**Directive:**
Among the entries below, which lines include the string "ceramic"? Show each one.

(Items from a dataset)

Segment Open

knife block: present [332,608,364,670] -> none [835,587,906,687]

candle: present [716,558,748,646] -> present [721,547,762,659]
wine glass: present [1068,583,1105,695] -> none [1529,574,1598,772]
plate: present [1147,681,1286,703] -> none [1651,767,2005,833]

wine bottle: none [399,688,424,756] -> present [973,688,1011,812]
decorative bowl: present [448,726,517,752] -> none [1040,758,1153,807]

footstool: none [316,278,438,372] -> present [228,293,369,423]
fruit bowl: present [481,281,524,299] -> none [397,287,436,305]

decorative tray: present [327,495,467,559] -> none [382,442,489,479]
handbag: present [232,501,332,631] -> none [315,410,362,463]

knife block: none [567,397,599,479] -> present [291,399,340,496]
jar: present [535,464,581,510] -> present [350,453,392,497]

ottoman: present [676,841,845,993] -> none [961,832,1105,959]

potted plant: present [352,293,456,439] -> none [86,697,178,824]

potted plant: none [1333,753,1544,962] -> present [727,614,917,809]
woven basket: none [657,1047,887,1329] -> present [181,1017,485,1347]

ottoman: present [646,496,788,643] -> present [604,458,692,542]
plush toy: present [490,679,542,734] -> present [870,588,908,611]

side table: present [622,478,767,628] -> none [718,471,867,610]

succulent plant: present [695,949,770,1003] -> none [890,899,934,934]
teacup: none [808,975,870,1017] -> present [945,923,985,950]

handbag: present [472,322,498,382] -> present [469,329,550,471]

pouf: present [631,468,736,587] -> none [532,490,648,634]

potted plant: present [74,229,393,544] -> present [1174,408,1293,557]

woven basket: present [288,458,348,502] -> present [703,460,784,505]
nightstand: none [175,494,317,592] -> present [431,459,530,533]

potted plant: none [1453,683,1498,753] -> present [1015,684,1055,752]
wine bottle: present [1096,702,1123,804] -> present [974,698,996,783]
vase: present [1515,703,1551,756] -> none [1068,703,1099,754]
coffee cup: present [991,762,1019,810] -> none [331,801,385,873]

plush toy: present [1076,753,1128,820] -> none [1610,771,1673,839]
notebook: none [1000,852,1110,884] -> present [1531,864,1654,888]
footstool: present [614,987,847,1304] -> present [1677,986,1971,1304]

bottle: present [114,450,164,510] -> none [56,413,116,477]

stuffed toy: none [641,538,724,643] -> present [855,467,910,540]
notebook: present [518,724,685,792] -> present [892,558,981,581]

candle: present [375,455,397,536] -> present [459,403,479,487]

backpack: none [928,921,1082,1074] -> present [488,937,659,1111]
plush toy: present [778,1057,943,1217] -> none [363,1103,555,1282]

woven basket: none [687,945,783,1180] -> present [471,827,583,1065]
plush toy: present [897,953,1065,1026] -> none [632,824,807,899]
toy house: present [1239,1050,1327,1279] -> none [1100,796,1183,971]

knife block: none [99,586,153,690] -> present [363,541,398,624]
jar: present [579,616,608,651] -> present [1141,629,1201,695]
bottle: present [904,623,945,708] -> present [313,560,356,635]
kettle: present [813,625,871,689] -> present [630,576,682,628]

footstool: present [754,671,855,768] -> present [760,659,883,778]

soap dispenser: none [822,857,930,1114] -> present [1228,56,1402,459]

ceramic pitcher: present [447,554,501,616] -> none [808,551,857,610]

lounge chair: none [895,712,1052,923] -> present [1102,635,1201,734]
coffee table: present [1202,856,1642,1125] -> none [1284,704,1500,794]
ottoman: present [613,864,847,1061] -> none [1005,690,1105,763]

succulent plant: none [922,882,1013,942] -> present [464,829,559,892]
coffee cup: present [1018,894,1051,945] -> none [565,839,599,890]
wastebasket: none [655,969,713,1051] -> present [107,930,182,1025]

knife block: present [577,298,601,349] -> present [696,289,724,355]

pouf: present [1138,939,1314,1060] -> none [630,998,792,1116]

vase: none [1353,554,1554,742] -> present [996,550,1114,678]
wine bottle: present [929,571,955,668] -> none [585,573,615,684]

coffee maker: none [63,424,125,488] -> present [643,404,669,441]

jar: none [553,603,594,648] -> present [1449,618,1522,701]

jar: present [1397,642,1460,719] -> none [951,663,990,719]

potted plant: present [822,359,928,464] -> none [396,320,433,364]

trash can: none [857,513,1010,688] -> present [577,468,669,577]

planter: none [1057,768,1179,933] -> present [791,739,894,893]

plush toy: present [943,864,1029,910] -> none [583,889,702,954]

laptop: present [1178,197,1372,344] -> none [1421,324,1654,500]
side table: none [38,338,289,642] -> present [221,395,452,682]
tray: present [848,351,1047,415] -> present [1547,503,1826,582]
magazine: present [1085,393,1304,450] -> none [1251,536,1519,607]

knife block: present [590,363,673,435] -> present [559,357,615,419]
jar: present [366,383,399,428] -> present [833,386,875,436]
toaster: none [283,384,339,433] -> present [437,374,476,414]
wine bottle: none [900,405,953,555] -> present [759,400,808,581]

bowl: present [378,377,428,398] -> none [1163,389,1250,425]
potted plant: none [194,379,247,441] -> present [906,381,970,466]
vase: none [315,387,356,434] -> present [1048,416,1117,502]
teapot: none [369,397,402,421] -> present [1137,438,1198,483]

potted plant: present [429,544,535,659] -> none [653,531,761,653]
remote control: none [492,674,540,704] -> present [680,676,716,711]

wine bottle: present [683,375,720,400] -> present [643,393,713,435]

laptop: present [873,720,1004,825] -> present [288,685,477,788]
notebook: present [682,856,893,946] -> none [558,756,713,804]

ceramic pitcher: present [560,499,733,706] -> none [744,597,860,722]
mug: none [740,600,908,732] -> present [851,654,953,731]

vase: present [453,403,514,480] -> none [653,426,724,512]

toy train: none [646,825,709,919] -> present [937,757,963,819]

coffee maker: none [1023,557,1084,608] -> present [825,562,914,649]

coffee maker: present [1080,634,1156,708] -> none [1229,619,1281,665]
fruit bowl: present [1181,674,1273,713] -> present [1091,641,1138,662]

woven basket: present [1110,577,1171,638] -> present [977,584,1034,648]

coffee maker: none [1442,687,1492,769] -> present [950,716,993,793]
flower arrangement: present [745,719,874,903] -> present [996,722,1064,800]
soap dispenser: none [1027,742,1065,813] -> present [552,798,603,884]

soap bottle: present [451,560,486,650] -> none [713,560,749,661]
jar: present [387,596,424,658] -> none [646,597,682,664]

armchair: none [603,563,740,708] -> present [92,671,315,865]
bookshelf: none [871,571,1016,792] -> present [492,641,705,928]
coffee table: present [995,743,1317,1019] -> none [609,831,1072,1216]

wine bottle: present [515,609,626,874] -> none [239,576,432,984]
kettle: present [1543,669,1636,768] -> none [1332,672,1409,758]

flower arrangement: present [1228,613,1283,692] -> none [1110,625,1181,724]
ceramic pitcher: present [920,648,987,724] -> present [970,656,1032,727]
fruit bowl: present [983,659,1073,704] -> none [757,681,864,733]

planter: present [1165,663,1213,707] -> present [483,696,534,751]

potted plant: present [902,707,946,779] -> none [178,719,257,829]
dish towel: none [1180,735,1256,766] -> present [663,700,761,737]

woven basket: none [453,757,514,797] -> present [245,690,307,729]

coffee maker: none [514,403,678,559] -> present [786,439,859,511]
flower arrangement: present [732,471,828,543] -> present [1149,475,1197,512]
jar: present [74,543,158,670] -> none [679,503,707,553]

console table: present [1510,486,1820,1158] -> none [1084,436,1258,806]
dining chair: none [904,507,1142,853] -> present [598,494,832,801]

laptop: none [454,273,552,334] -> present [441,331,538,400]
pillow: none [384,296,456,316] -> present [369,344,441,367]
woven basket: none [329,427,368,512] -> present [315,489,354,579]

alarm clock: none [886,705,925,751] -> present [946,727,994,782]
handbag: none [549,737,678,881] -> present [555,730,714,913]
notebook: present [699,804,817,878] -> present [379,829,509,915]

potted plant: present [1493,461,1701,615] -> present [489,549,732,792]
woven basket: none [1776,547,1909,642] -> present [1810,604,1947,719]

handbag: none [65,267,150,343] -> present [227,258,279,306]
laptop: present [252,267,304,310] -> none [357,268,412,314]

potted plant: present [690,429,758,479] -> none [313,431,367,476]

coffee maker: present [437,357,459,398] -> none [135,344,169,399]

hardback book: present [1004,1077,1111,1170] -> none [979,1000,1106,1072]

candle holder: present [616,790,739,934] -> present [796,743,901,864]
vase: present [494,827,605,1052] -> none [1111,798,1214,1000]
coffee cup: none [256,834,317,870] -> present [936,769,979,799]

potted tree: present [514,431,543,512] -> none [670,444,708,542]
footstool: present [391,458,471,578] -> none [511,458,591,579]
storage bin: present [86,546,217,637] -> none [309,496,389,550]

Segment Closed

**Result of this task:**
ceramic pitcher: present [447,554,501,616] -> none [808,551,857,610]
ceramic pitcher: present [560,499,733,706] -> none [744,597,860,722]
ceramic pitcher: present [920,648,987,724] -> present [970,656,1032,727]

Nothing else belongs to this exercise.